After consulting with his family and his coaches, he decided to take the risk and go with Mason and try to walk on to the team.

About two months later, he received a boon.

“Right before my state finals in tennis, which happened to be up at Mason, the coach reached out to me and said he would come watch me play,” Charles said. 

“When I got to meet him as a person, I saw something special in him,” coach Jimmy Davis said. “Not only is he a bright person, but he is very motivated toward the goals that he sets for himself … I’m really glad I took a risk in telling him he could have a spot on the team. Looking back on it, I would have been dumb if I didn’t.”

Coach Davis added, “He started off with no scholarship. And he came on and he’s working just as hard, if not harder than all these guys on the team, and that says a lot.
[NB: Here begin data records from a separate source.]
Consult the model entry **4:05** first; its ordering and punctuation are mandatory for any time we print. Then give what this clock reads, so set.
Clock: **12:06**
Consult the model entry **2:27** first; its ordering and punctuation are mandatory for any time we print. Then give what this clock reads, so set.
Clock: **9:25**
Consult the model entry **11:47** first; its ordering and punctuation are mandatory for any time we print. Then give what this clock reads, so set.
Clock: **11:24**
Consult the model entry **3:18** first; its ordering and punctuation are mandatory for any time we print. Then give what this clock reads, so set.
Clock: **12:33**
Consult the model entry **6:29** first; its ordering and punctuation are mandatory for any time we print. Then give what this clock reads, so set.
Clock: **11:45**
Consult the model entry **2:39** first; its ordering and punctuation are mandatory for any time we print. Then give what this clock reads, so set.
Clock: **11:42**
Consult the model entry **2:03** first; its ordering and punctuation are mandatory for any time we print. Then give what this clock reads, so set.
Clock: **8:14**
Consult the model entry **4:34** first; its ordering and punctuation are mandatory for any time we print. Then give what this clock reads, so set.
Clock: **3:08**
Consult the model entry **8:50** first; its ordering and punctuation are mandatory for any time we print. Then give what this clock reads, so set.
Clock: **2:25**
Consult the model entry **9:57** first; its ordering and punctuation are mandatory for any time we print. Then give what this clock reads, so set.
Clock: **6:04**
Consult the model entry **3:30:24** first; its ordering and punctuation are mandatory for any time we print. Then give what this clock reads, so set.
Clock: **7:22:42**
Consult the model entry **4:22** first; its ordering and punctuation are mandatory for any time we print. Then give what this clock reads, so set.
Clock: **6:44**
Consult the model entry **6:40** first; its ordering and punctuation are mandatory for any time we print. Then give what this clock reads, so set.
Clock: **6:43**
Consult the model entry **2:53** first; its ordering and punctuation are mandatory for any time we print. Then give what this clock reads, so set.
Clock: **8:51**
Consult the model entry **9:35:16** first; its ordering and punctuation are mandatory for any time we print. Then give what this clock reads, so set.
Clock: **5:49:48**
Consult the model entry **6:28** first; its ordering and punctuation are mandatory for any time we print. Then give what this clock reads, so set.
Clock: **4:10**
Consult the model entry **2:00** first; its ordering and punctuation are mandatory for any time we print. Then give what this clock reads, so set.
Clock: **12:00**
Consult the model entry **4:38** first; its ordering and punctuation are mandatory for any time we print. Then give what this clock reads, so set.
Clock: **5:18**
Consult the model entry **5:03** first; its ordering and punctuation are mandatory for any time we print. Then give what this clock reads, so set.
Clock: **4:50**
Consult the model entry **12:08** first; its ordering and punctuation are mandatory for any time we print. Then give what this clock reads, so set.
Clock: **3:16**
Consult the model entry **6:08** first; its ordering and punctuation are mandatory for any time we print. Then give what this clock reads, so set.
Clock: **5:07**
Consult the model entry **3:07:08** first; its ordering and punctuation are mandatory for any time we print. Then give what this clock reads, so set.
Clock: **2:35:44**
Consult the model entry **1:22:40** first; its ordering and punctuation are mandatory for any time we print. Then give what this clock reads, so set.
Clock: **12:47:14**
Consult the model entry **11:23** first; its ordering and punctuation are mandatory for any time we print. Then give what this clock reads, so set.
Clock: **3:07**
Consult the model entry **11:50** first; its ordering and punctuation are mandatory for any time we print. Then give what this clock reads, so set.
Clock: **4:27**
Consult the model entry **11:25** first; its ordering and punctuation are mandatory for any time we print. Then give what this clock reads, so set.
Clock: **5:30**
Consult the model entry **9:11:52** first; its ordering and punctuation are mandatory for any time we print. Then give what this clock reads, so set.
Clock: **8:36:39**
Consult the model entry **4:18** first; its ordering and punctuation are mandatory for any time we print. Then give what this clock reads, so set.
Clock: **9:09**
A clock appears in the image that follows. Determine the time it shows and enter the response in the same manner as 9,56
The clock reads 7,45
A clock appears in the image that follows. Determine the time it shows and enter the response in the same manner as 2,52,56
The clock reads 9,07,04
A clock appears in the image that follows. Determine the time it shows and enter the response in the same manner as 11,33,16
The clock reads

It helps a coach be able to say this guy wants to be here and wants to improve.”

When looking at ways Charles could help the team, Davis keyed in on an area that was difficult to miss: height.

“When I saw him, he was 6 foot 5. You can teach a lot of things, but that’s not one of them,” Davis said.

Charles came up at the perfect time too, as he was able to fill a need.

“The team was a small roster at the time, only about eight or nine guys, so they needed bodies,” Charles said. “I was 6 foot 5 and they didn’t have much of that. I think the next tallest guy was one of my roommates, Jakob Nielsen, and he is about 6 foot 2. I had a really good week at the first week of practice and earned my spot.”

With the height that Charles has, it brings some serious advantages on the court. 

“You get the benefit of being a big server and having a lot of space taken up,” Charles said. “My favorite part about it is that most of the time I can control the match, and it’s on my racket. If I’m playing well, there’s not much my opponent can do.”

Photo Courtesy of George Mason Athletics

From a coaching perspective, Davis says that height allows a player to do things shorter players simply aren’t able to do.

“The angles you’re able to produce, the effortless power that you’re able to get. Obviously, if you can hit down from a fort on a serve, it adds an advantage,” Davis said. 

Charles has played both singles and doubles over his four-year career at Mason. He has tallied 16 wins in singles and 22 wins in doubles, but some of his most impressive results have come this season.

With partner Rithik Sardana in the number one doubles spot for the team, the pair are 4-0 this season with wins over VCU, Temple and Villanova. 

But despite his achievements on the court, some of Charles’ most impressive accomplishments have come off of it.

Charles is the Student-Athlete Advisory Council president and is a member of the George Mason Diversity & Inclusion Leadership Council. Additionally, in 2020, Charles was selected as the OrthoVirginia Student Achiever Award winner which recognizes student-athlete accomplishments outside of the playing field.

Speaking on why student-athletes should pursue these opportunities, specifically with SAAC, Charles said, “It’s important to have your voice heard. For me, it was an opportunity to get the tennis voice heard a little bit more. I could get our opinions out there because we’re not the most important sport or the biggest revenue sport.”

All of this experience is helping Charles lead his team this season. As the only senior on the roster, he is setting a great example for his younger teammates.

“You can see an impact from him on everyone,” Davis said. “You can see an impact in the culture of the program itself … Having someone that shows up every day early, who stays late, who aces the classroom, who gets involved in athletics to its core, those young guys see that and believe that’s the culture. And luckily, now it is … I can put a lot of that credit, a majority of that credit, to him.”

As his career comes to a close, Charles’ primary goal is to set the program up for future success. 

“Ever since my freshman year, I knew that when my senior year comes, it would be a transition year,” Charles explained. “Of course, I’d like to go out on top and win. But more importantly, I’d like this team to be ready to run it back next year and see if they can do any great things next year.”